I work in a coffeehouse in NYC as the head baker. Actually, I am also the kitchen manager, as I am the person who deals with everything food. I do all the ordering, inventory, pricing and baking. I AM the kitchen. I know that I am grossly underpaid ($13/hr) but I have been told that if I start taking custom orders (cakes, cupcakes, pies, etc..) I can get a percentage. The same is true for the new savory options I am planning to start offering. The place has recently undergone an expansion and is doing a TON of business. I know that the foods I make are bringing in at least 60% of the profits. Here are my questions:

What is the industry standard for my position? (I have 8 yrs experience running my own catering/baking company and have worked in other high-volume bakeries)

What percentage should I ask for the savory options and for all the custom orders?

Do they have a right to keep my recipes when/if I decide to leave?

How do I approach the owners with my requests?
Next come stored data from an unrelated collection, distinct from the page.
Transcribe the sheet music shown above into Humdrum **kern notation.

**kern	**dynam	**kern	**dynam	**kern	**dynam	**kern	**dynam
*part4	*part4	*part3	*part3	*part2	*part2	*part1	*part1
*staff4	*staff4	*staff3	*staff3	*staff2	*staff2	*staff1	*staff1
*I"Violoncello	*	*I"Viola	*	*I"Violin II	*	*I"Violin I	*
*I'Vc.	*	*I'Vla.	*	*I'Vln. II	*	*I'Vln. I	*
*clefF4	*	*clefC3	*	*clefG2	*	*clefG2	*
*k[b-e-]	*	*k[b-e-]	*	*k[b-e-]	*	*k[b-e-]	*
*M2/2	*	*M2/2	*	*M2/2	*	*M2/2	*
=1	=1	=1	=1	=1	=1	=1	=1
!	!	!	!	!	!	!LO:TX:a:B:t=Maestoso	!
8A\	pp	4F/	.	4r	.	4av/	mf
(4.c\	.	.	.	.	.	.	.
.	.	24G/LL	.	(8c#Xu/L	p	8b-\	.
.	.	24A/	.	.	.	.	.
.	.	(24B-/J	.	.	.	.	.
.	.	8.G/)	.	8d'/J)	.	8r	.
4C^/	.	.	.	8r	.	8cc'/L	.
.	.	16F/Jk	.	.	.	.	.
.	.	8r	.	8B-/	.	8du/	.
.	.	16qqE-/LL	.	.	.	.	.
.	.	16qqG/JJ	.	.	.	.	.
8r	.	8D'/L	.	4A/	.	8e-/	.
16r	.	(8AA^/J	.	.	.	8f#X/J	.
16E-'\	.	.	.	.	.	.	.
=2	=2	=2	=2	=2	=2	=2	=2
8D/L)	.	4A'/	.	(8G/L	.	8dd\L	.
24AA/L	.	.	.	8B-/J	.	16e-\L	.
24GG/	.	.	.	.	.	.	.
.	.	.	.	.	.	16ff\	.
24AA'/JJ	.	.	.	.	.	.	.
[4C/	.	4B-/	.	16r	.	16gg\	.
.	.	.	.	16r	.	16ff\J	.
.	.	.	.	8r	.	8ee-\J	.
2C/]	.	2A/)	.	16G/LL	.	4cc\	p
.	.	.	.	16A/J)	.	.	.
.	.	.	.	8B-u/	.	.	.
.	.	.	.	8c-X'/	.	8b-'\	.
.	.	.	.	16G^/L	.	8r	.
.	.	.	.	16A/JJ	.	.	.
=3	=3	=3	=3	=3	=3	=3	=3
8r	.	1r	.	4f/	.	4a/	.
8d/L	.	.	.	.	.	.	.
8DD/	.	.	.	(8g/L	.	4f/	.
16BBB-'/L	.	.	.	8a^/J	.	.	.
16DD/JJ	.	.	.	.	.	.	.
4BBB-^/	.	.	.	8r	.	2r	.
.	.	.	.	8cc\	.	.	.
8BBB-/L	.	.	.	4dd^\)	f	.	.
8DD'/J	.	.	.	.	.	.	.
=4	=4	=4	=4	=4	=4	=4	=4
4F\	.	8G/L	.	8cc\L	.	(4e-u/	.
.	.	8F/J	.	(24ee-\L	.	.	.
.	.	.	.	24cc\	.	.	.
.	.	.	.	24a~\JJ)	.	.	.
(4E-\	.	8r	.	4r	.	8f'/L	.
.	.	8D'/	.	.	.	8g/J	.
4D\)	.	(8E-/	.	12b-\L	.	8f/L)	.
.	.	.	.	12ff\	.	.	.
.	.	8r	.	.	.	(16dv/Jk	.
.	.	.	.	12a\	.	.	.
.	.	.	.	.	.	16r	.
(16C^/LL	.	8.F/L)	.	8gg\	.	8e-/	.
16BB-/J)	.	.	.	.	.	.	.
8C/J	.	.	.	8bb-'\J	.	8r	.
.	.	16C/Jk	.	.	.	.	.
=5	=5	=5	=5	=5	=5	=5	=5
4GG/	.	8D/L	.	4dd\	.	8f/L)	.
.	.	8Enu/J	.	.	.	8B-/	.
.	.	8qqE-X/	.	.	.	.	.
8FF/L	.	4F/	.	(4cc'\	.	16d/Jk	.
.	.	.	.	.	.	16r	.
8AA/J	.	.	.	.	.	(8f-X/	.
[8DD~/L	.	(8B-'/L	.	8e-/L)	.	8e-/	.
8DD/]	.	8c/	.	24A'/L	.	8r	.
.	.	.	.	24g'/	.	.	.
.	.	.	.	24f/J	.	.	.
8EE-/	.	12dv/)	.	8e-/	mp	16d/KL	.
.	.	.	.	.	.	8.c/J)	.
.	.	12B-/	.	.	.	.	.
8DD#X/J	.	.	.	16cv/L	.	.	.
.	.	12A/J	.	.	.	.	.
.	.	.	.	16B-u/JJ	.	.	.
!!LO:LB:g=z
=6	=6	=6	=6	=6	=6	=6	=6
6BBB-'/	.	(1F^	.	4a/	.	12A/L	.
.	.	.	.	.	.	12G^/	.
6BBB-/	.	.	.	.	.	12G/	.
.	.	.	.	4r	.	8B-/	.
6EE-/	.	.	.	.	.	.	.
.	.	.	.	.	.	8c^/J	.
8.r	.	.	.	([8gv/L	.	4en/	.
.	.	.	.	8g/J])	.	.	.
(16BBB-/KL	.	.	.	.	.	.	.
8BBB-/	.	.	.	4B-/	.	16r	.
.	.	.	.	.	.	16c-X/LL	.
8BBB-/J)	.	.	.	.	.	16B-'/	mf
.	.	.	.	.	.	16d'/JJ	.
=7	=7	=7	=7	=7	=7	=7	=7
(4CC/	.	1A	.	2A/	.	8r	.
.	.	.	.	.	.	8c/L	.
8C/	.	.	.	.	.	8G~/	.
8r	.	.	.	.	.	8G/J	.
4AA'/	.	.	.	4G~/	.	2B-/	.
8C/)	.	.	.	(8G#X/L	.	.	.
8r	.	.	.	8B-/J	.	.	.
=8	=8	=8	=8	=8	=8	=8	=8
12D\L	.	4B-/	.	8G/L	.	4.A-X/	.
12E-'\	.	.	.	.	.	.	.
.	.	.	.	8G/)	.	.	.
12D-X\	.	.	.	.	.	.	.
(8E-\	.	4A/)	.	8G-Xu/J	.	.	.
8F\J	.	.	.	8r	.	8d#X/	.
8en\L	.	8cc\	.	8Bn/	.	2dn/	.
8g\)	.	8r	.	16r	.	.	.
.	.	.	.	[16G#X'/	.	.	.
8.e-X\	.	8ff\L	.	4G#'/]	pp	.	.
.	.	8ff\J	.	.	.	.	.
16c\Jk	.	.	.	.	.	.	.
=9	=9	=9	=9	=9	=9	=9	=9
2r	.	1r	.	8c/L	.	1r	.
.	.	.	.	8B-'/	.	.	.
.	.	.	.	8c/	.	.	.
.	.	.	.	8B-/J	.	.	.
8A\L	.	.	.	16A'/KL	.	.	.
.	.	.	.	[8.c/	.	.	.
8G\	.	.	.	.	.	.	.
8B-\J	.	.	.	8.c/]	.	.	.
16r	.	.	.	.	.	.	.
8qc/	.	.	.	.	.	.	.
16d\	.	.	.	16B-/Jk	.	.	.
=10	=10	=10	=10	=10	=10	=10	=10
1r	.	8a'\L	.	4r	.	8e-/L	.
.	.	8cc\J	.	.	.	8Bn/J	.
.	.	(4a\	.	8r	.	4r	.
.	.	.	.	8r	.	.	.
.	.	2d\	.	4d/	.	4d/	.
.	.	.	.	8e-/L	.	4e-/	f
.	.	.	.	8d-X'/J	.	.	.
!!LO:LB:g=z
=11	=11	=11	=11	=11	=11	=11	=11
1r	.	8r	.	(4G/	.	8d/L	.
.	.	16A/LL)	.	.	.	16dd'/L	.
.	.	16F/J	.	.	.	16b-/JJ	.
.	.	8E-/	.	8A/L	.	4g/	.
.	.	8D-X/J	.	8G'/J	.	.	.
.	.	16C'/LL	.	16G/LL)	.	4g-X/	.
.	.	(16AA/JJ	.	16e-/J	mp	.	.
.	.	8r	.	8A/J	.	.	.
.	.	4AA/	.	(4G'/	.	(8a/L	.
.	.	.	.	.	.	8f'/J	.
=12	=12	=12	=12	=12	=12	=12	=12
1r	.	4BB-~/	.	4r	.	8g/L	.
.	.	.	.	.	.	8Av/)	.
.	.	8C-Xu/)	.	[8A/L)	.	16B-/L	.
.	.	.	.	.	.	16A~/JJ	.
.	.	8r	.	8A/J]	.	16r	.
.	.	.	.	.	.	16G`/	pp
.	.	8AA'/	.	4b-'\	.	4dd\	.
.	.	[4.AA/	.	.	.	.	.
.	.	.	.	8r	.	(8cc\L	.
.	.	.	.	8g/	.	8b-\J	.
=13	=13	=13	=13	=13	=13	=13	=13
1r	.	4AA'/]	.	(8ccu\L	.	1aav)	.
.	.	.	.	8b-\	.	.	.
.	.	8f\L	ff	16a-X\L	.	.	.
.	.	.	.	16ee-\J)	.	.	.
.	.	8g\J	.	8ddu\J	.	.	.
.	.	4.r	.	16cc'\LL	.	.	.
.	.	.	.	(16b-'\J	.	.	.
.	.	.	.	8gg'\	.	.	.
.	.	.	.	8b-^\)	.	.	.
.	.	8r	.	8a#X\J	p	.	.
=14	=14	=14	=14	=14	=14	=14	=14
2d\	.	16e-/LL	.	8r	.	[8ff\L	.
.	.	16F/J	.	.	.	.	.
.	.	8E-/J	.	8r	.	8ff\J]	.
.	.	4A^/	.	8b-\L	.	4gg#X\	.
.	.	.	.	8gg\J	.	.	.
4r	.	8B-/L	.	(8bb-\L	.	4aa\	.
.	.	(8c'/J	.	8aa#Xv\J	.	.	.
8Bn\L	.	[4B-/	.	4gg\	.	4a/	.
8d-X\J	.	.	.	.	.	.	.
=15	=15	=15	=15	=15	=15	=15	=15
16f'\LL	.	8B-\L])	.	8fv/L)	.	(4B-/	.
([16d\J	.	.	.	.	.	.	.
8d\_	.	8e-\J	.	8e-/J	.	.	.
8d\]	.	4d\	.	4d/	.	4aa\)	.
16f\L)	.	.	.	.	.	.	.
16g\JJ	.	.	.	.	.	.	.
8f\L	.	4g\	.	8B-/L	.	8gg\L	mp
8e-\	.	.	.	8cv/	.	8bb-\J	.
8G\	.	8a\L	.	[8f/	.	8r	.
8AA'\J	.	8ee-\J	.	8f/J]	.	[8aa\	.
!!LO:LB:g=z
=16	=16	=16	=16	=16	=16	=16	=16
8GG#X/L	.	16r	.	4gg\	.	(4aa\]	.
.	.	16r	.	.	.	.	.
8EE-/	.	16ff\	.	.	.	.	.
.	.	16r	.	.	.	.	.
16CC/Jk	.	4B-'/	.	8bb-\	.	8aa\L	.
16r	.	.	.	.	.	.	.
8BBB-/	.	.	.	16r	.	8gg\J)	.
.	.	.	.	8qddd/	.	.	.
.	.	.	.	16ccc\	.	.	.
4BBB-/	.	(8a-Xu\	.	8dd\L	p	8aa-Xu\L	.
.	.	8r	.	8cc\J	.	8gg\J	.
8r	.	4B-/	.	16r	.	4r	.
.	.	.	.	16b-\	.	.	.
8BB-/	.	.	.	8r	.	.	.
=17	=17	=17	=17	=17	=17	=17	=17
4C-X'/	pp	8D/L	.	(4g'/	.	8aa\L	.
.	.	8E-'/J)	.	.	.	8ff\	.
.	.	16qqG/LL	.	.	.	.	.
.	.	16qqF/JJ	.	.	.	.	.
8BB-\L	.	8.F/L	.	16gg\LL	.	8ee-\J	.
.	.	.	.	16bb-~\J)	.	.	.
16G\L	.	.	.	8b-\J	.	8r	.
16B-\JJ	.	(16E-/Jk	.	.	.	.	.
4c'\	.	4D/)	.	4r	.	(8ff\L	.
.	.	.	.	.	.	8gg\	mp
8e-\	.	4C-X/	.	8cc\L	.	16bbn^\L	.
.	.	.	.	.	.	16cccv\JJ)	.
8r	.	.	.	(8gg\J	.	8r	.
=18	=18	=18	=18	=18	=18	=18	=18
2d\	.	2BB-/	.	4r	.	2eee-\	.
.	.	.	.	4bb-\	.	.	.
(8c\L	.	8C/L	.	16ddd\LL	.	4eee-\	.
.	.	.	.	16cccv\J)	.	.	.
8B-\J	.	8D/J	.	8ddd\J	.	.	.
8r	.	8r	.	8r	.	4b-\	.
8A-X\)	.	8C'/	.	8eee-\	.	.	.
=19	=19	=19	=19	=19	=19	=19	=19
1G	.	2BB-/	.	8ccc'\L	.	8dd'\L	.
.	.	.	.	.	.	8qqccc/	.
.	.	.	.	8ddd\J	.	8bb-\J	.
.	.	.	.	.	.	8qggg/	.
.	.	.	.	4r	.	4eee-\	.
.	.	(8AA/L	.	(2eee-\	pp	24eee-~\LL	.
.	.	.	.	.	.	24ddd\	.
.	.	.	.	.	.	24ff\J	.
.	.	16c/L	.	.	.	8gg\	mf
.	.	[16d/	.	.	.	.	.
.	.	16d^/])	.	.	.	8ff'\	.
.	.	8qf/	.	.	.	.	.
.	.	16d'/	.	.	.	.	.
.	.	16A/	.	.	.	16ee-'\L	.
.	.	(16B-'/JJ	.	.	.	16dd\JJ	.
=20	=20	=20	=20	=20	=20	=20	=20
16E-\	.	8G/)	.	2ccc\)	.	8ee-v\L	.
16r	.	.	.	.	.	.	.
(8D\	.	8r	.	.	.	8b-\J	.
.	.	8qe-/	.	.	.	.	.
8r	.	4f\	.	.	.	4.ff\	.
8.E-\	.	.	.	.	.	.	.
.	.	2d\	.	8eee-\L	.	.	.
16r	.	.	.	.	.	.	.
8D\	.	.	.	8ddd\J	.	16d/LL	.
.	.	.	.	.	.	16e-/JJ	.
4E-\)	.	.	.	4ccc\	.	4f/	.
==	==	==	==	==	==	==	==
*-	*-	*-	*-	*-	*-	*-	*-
Any advice would be greatly appreciated. Thanks!


----------



## gumboots (Oct 8, 2010)

Sorry, this is completely off topic because I have no answers to any of questions - but would you mind sharing the name of your establishment? I'm from New York and I'm very interested in this type of work.


----------



## blwilson2039 (Aug 26, 2010)

I hope this helps. Yeah, if you're in NYC, you're underpaid. You should be getting at least $15/hr, but at your level I would say $17-18 would be more like it. But that's up to the owners. We're in a tough economy and it's not a good idea to get greedy, but you should make sure you are showing yourself to be valuable to the owners.

Put your savory proposals on paper with food costs and estimated sales, the present them to the owners. All owners are interested in the bottom line. I would think 10-15% would be fair to ask, and if the items are profitable, it shouldn't be a problem.

As far as recipe ownership goes, they only own your recipes if you signed an agreement when you became employed. I faced a similar situation recently and was happy to know they didn't have me sign a proprietary agreement. I did not leave on good terms and wasn't inclined to leave them with any of my recipes. So I didn't. However, if you ever work for a large company, they will have you sign that type of agreement. And they won't hire you unless you sign it. Just don't put any of your recipes into their computer or give anyone a copy. Unless you're hired to specifically create recipes for your job, I can't see giving away your hard-earned secrets. But that's just my opinion.

Good luck.


----------